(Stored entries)
──────────────────────────────

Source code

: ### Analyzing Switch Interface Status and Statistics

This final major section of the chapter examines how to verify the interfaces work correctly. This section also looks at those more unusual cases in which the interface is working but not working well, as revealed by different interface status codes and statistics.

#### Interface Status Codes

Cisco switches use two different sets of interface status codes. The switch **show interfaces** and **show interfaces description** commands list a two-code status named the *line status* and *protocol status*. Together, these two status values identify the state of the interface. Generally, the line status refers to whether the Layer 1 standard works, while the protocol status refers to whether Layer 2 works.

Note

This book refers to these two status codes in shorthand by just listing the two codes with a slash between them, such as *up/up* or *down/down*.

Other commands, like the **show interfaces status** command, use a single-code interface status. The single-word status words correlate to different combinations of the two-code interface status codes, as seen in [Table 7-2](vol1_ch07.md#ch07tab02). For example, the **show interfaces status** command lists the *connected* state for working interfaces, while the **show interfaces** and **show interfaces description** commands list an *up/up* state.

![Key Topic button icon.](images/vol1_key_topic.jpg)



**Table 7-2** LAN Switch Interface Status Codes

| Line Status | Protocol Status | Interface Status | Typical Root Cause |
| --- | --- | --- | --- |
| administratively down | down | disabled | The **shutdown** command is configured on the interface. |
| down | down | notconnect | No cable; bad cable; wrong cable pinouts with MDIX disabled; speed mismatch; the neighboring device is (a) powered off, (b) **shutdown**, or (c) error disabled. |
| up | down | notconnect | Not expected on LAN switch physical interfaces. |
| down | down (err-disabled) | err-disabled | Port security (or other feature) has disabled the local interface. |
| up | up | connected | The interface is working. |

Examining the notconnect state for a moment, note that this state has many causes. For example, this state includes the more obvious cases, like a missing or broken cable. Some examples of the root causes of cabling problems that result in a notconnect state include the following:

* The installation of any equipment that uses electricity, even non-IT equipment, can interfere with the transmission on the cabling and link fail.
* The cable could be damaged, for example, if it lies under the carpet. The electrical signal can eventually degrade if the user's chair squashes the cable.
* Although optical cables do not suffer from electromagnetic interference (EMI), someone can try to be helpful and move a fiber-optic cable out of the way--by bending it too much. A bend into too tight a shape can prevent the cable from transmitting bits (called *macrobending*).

──────────────────────────────

Instructions for the task:
Search each line of the data above for "different", and copy the lines where it occurs.

Solution:
This final major section of the chapter examines how to verify the interfaces work correctly. This section also looks at those more unusual cases in which the interface is working but not working well, as revealed by different interface status codes and statistics.
Cisco switches use two different sets of interface status codes. The switch **show interfaces** and **show interfaces description** commands list a two-code status named the *line status* and *protocol status*. Together, these two status values identify the state of the interface. Generally, the line status refers to whether the Layer 1 standard works, while the protocol status refers to whether Layer 2 works.
Other commands, like the **show interfaces status** command, use a single-code interface status. The single-word status words correlate to different combinations of the two-code interface status codes, as seen in [Table 7-2](vol1_ch07.md#ch07tab02). For example, the **show interfaces status** command lists the *connected* state for working interfaces, while the **show interfaces** and **show interfaces description** commands list an *up/up* state.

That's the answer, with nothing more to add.